For me, it always made sense to think of threshold schemes in terms
of geometry. For example, if you want a situation where any two of
some number of people must cooperate in order to produce a key, you're
looking for an entity which can be defined by any two of some other
class of entities.
In geometry, a point can be defined by the intersection of two lines.
So if you give each of your N participants a subkey that corresponds
to a geometric line, and all the lines intersect at some point, then
the point can be taken as the key to unlock the secret. However, this
particular construction gives each participant the ability to reject
all false keys that don't appear at points along his "line"; given any
proposed key and any two subkey holders, it is certain that unless it
is the correct key, one of them will be able to tell it is the incorrect
key without the cooperation of any other.
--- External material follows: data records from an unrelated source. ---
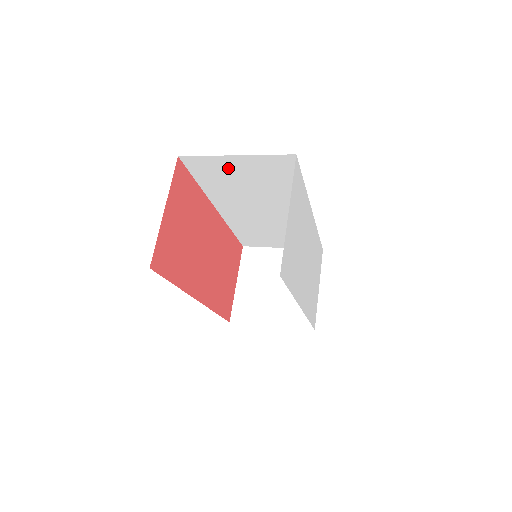
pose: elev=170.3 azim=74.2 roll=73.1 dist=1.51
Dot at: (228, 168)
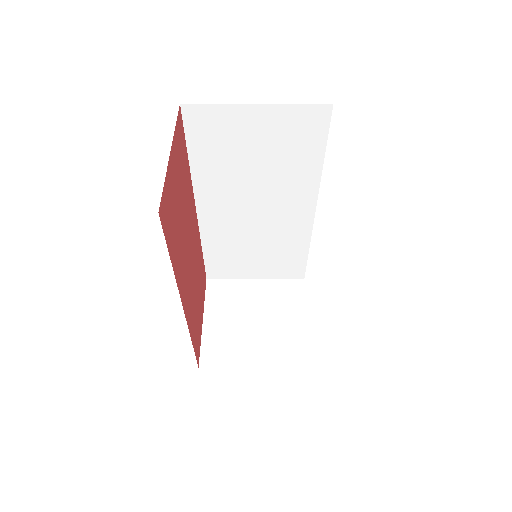
Dot at: (239, 129)
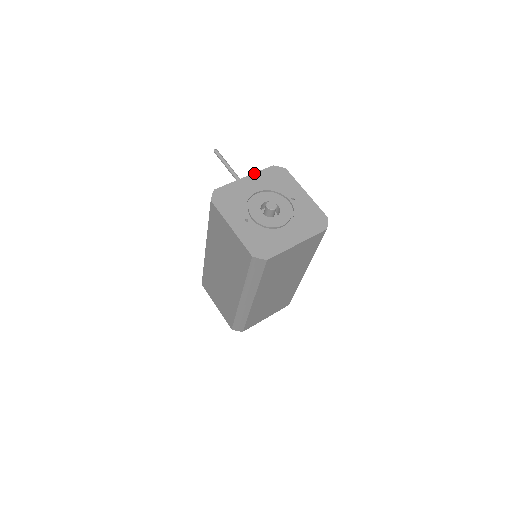
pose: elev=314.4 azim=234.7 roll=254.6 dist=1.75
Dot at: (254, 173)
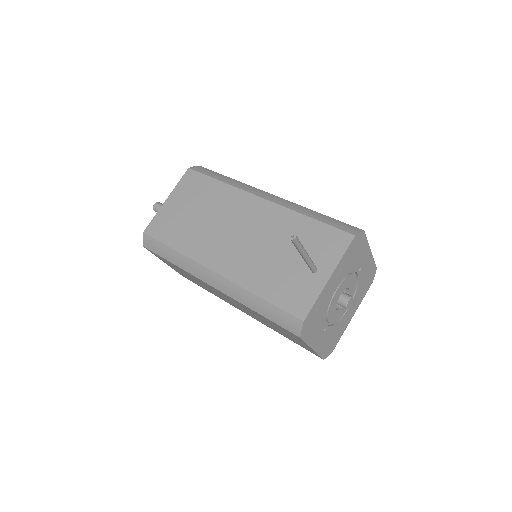
Dot at: (339, 264)
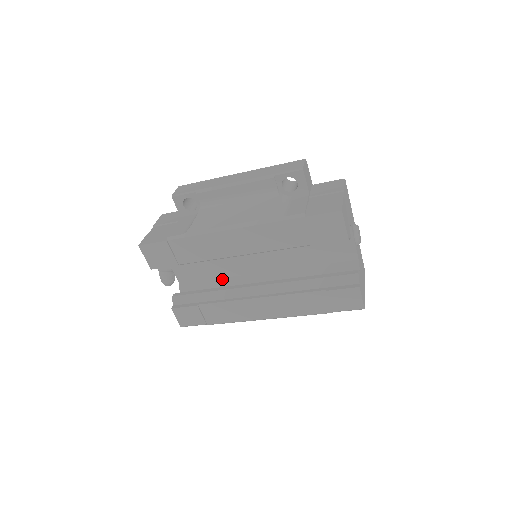
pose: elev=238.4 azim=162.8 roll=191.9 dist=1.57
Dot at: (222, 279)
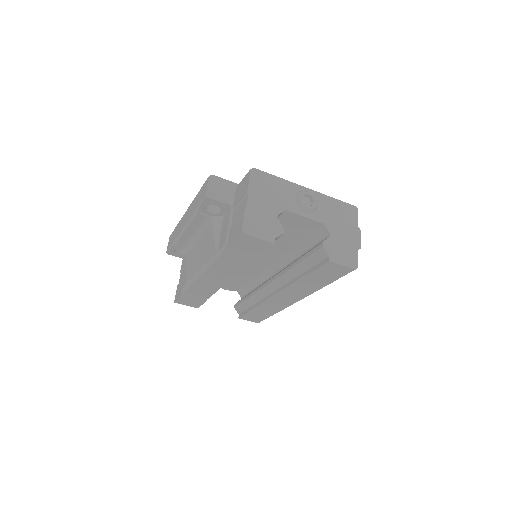
Dot at: (255, 278)
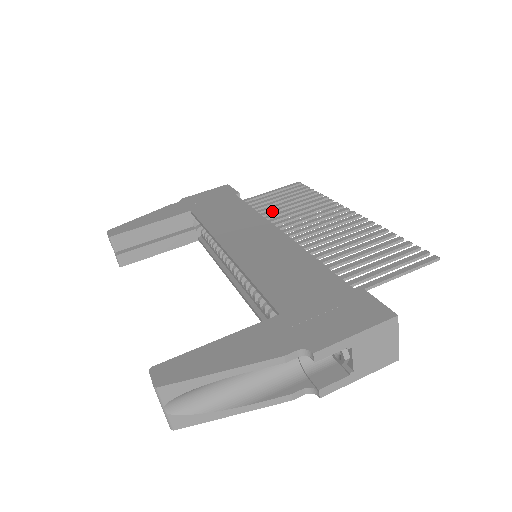
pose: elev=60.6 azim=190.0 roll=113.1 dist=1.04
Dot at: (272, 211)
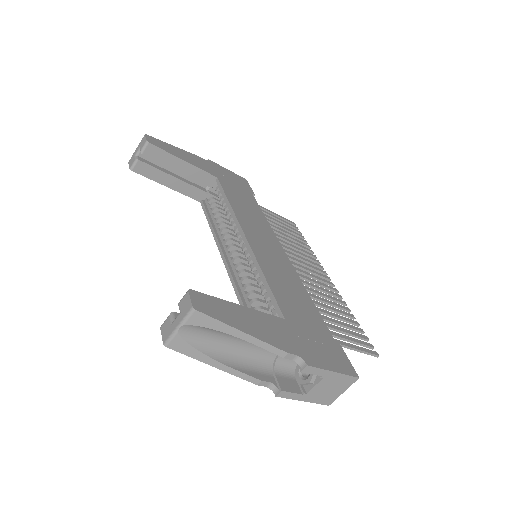
Dot at: (275, 230)
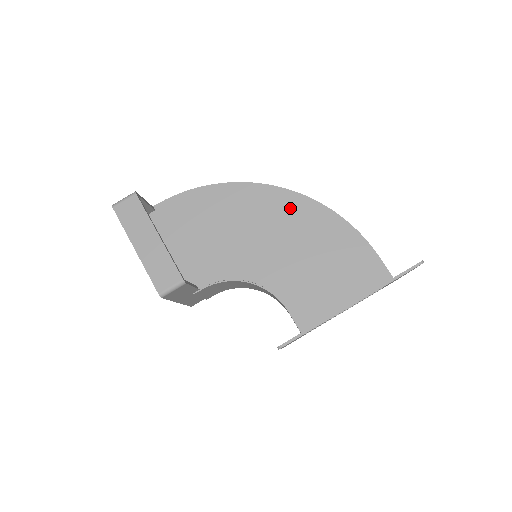
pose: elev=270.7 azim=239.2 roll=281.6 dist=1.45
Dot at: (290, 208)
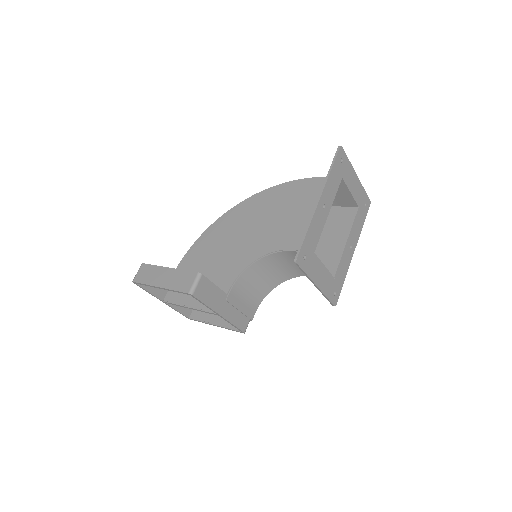
Dot at: (249, 207)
You may want that property
for some specialized protocols, but not for the most general use.
So, instead, you could let each subkey represent a point along a line,
and then let the full key be the Y-coordinate at which the line
intersects the x-axis. This has a different property in that every
possible full key remains possible as far as any subkey holder knows,
regardless of the value of their own subkey. And that's a 2-holders
scheme suitable for a different (and more general) set of protocols.
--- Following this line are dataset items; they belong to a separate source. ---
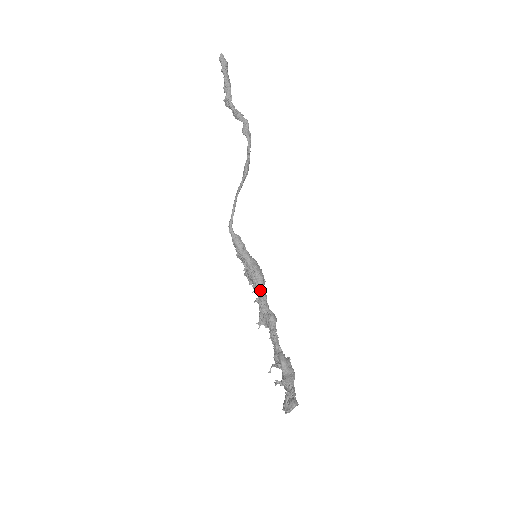
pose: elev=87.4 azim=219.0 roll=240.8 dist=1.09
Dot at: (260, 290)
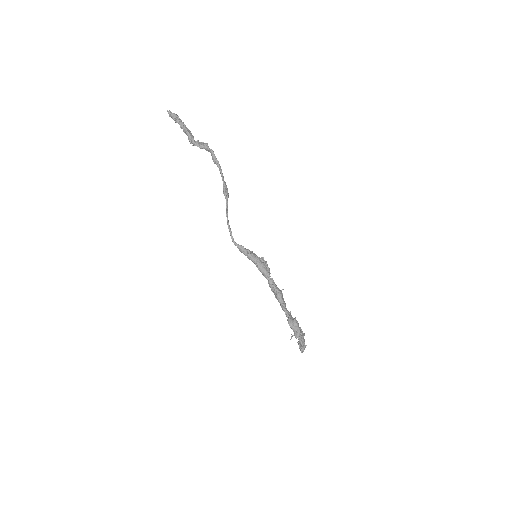
Dot at: occluded
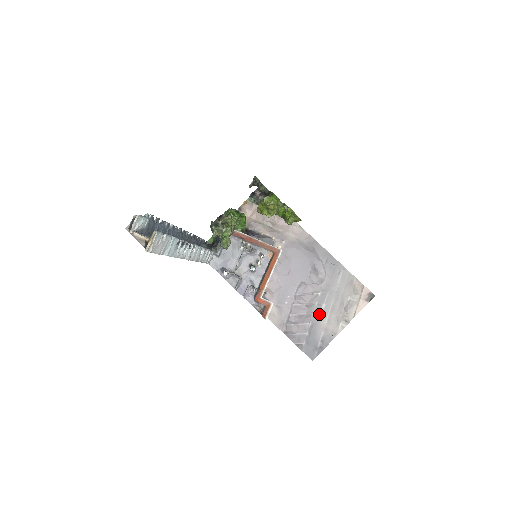
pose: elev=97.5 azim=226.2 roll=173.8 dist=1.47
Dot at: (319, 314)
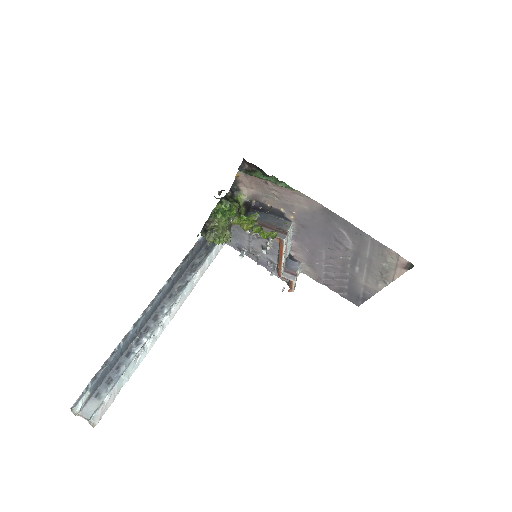
Dot at: (354, 274)
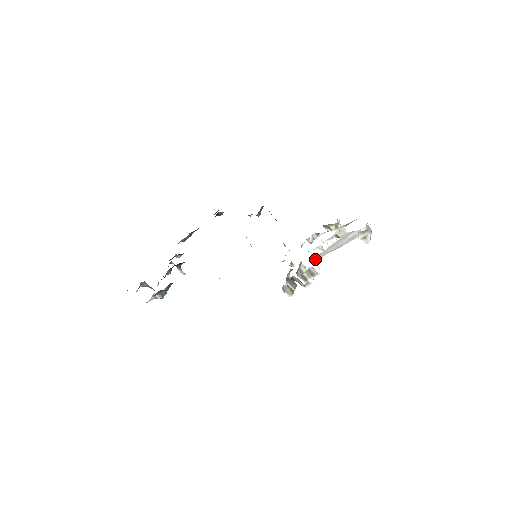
Likewise, if you're looking for a key that can be determined using
any three subkeys, you can let the subkeys represent lines, and then
let the key represent the center point of the circle tangent to all
three lines. But again, this provides the holders of any two
subkeys with the power to discriminate between a large set of
impossible keys and a set of possible keys, which, again, is only
useful in some limited protocols.
Generalizing again, you can let each subkey be a point along a circle,
and put them together indicating the full key at the point where that
circle intersects the X-axis. In this way you again create the
situation where given any two subkeys, you cannot eliminate any
possibility for the value of the full key until you are given a third
subkey.
Alternatively, you can go with the first scheme (in which each subkey
is a line and you're determining a circle tangent to each of three lines
to find the full key) except that the full key is the *radius* of the
circle instead of the *centerpoint* and you'll have the same desirable
property of requiring all of three keys to eliminate *any* possible
value for the full key.
Anyway, I don't know how many people's brains work in exactly this way,
but this has always been an easy mental tool for me to envision and
develop secret-sharing schemes. It gets a bit less obvious as it goes
into higher share numbers, but there's a very natural set of geometric
relationships where a line can be defined by two points, a plane or a
circle by three, a sphere or conic by four, etc, and it isn't at all
difficult to generalize into higher dimensions.